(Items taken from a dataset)
###

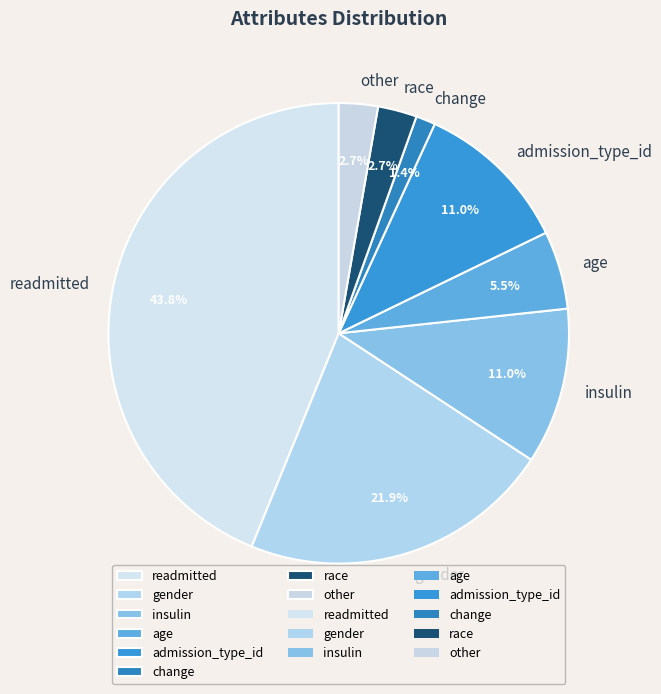

Count the number of slices in the pie.

8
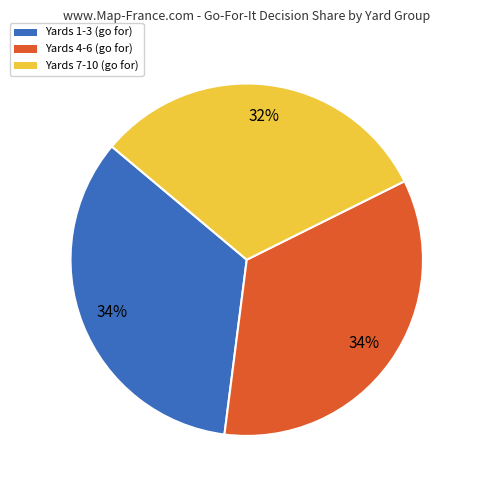

Is there any slice that represents more than half of the pie?

No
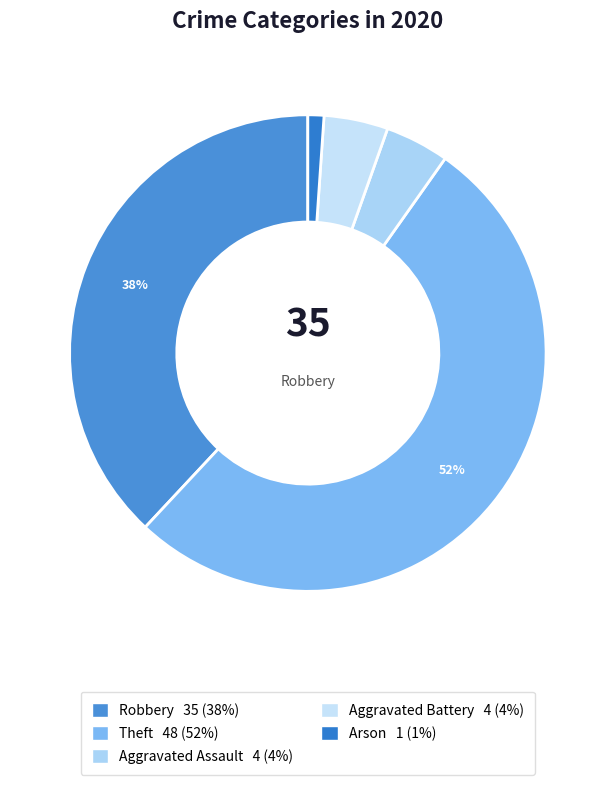

How many segments does this pie chart have?

5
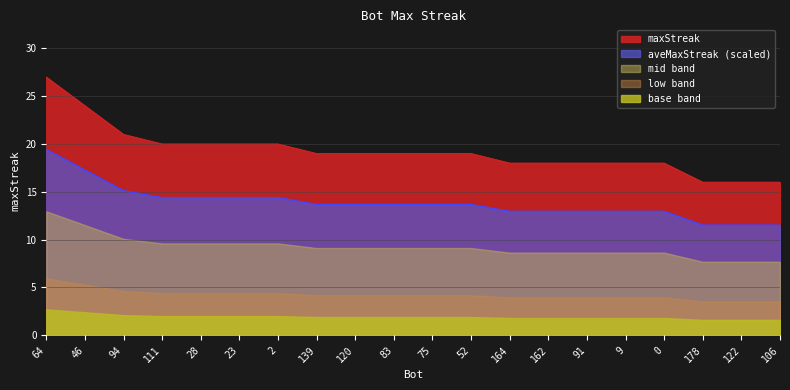

What is the value of the 14th point from the left?

18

###

**Description of the task:**
Rewrite the lines above as a JSON list of strings with one string per line, skipping blank lines and omitting the pictures.

**Problem solution:**
[
  "Count the number of slices in the pie.",
  "8",
  "Is there any slice that represents more than half of the pie?",
  "No",
  "How many segments does this pie chart have?",
  "5",
  "What is the value of the 14th point from the left?",
  "18"
]